Buktinya secara universal Nyepi siaran juga berkontribusi bagi penghematan energi, pengurangan emisi hingga pengurangan paparan radiasi gelombang elektromagnetik.
Jika dihitung secara bisnis memang Nyepi siaran akan menyebabkan lembaga penyiaran kehilangan pendapatan iklan akibat tidak siaran selama satu hari penuh.
Namun tidak pernah diperhitungkan besarnya biaya kesehatan para pekerja penyiaran yang mengalami gangguan kesehatan akibat paparan radiasi gelombang elektromagnetik. Apalagi selama ini gangguan kesehatan pekerja penyiaran tidak pernah dikaitkan langsung ataupun tidak langsung dengan paparan radiasi gelombang elektromagnetik.

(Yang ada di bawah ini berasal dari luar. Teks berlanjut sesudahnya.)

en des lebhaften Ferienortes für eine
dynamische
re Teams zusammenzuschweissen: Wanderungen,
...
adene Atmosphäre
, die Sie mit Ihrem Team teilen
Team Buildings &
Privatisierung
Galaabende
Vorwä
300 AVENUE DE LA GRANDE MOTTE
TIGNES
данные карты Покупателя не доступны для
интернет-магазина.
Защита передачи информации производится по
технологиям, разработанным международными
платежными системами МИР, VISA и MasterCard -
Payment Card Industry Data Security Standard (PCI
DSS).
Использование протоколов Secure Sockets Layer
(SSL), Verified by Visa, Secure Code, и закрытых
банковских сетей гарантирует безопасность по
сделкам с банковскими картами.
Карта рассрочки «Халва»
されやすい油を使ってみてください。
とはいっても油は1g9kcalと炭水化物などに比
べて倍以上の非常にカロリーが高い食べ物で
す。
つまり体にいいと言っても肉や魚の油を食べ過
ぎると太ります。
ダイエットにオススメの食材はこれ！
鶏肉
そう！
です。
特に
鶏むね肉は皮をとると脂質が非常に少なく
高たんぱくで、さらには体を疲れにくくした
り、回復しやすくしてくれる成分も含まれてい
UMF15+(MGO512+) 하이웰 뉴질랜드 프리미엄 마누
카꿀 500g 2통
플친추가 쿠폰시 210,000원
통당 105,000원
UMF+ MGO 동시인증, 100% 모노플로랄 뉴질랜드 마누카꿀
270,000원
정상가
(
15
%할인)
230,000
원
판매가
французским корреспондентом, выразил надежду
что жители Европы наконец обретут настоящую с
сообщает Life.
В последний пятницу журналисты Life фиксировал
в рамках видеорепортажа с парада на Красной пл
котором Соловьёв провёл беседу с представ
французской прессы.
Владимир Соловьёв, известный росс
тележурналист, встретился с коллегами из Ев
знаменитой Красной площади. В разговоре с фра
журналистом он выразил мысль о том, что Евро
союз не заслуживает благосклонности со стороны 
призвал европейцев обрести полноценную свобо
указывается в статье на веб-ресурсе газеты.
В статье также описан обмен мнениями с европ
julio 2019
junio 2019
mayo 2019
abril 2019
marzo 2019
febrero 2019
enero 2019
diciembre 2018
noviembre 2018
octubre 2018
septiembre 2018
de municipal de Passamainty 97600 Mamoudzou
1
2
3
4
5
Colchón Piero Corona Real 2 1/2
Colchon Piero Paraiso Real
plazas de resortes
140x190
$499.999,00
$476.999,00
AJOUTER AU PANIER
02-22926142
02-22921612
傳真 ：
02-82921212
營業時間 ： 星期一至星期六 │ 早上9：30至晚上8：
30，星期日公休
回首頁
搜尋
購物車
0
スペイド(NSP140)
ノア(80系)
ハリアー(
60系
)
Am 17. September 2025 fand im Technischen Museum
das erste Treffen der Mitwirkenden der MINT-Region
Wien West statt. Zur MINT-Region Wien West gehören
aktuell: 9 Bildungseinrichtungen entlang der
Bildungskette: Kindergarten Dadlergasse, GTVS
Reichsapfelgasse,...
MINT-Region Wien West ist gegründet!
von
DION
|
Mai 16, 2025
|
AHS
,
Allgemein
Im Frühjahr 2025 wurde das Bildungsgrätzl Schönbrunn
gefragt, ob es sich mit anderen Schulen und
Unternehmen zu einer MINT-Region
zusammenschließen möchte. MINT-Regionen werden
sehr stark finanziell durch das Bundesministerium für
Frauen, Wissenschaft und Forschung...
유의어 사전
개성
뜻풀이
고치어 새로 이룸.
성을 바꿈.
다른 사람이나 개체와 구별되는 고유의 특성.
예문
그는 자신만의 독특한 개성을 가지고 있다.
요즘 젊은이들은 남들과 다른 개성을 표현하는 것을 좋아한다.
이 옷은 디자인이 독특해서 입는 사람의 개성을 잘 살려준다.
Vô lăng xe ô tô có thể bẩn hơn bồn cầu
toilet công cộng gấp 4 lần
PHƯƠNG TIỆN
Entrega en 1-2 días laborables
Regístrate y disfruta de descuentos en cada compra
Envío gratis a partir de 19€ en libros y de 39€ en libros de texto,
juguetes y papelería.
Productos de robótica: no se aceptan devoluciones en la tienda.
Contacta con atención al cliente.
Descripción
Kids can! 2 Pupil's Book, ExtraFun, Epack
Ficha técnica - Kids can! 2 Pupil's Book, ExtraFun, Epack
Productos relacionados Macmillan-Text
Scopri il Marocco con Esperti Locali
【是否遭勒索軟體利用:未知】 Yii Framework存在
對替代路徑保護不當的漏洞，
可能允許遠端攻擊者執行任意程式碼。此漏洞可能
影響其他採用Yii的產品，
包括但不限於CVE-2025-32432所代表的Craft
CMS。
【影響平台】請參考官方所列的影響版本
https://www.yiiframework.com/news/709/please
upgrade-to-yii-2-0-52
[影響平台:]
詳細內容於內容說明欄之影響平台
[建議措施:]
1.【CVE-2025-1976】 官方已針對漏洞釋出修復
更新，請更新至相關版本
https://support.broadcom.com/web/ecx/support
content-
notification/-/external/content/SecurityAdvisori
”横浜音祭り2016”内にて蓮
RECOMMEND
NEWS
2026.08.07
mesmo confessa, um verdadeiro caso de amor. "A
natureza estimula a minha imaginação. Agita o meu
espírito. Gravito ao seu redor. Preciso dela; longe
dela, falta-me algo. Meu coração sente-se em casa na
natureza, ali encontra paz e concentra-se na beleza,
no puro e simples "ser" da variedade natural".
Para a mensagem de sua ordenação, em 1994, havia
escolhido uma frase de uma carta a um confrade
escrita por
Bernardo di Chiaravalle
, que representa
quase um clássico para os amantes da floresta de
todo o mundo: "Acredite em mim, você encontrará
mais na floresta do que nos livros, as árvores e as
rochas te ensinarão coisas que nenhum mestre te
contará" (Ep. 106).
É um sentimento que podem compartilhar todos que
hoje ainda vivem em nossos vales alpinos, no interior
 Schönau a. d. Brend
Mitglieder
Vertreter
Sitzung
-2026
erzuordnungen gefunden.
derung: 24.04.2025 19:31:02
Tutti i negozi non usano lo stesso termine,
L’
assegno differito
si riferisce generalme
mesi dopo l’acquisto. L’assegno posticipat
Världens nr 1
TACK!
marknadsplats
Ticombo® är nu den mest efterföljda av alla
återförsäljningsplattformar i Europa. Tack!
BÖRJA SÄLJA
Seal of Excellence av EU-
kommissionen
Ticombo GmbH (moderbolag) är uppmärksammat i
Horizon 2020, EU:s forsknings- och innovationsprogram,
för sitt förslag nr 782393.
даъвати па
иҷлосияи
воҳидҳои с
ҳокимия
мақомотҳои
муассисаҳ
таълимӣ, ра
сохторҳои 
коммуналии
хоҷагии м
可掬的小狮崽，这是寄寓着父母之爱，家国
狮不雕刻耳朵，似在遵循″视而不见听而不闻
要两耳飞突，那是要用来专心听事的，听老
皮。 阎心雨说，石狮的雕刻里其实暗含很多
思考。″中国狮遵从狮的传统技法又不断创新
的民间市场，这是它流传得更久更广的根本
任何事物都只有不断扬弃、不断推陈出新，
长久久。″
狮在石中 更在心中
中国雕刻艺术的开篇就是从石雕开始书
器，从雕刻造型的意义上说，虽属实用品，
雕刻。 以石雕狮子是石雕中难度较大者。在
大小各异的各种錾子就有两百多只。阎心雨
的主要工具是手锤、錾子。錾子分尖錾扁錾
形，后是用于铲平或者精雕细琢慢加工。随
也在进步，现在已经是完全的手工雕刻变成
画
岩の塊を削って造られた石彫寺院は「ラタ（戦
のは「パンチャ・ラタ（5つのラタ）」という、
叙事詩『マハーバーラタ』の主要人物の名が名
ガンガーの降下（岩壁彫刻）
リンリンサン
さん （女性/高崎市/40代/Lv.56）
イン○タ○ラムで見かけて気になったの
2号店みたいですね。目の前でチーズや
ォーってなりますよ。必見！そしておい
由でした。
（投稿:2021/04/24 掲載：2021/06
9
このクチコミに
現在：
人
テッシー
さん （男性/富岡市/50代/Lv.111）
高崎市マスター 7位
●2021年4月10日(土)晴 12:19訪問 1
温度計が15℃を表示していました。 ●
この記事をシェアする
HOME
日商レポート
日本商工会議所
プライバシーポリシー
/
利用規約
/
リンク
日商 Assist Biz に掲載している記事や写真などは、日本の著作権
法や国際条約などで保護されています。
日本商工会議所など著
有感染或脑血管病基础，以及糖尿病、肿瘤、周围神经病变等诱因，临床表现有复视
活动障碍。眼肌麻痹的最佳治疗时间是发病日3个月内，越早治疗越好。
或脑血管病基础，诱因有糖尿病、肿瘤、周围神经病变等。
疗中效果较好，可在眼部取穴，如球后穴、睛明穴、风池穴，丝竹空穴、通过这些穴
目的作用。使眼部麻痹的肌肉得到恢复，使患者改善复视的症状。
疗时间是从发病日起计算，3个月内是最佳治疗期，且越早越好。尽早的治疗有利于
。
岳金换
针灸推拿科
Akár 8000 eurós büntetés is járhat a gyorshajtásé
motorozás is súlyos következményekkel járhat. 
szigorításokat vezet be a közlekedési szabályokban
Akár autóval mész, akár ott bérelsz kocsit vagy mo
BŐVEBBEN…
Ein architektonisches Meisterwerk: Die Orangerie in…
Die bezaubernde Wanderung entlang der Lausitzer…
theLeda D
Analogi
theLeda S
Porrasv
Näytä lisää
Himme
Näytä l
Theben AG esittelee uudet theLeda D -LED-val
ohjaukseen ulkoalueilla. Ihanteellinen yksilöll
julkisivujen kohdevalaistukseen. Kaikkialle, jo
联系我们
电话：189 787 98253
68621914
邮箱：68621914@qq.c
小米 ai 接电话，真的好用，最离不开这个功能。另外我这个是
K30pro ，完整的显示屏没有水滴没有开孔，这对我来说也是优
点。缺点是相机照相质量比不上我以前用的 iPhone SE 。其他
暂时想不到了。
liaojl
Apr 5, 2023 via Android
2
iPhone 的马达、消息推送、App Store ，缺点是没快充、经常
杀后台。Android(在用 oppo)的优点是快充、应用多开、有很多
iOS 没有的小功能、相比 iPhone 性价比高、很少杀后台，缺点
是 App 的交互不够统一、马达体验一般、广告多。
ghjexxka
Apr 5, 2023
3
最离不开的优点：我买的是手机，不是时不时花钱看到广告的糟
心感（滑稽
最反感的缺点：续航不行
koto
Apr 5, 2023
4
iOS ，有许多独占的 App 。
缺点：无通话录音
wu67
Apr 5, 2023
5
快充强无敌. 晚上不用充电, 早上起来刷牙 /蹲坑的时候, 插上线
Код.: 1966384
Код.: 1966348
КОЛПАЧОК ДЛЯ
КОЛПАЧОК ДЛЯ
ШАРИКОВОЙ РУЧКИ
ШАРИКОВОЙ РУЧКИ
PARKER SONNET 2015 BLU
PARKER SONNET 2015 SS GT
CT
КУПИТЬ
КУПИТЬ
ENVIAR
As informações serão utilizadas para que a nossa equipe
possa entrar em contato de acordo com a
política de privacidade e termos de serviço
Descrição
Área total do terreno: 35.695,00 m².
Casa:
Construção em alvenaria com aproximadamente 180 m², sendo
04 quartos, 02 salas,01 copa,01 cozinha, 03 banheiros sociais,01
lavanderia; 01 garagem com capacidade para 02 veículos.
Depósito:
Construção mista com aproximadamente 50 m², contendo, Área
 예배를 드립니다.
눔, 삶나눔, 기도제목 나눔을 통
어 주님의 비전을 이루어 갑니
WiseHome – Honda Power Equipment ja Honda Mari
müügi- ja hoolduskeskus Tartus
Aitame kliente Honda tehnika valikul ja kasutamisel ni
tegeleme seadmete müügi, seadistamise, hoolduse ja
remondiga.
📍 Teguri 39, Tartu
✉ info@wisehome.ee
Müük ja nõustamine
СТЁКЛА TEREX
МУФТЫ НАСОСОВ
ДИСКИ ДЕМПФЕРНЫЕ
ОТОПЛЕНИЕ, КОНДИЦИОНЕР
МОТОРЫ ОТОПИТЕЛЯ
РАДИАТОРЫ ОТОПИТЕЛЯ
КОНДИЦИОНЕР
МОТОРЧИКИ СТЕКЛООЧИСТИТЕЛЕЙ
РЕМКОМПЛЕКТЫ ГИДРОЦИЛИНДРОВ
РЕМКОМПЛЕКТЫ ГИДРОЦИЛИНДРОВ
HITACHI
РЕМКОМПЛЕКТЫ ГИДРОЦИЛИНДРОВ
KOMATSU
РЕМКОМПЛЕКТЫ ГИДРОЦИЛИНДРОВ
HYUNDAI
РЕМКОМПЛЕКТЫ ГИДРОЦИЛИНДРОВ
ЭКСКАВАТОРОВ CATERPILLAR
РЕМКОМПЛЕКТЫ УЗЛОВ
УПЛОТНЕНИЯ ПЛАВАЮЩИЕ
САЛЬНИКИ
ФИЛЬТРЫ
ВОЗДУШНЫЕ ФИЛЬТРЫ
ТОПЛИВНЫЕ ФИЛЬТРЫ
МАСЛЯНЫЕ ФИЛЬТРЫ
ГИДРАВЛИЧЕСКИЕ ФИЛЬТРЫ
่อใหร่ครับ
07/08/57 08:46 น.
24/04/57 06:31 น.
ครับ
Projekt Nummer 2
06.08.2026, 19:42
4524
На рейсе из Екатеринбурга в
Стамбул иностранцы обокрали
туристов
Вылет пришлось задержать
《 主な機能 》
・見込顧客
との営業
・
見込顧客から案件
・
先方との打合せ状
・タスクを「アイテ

Teknologi memang telah berkembang cukup pesat, begitu juga teknologi pemanfaatan gelombang elektromagnetik. Tetapi pada akhirnya kearifan lokal Nyepi mengingatkan kembali bahwa perlu ada waktu untuk jeda guna mengevaluasi manfaat dan dampak yang ditimbulkan oleh kemajuan teknologi tersebut.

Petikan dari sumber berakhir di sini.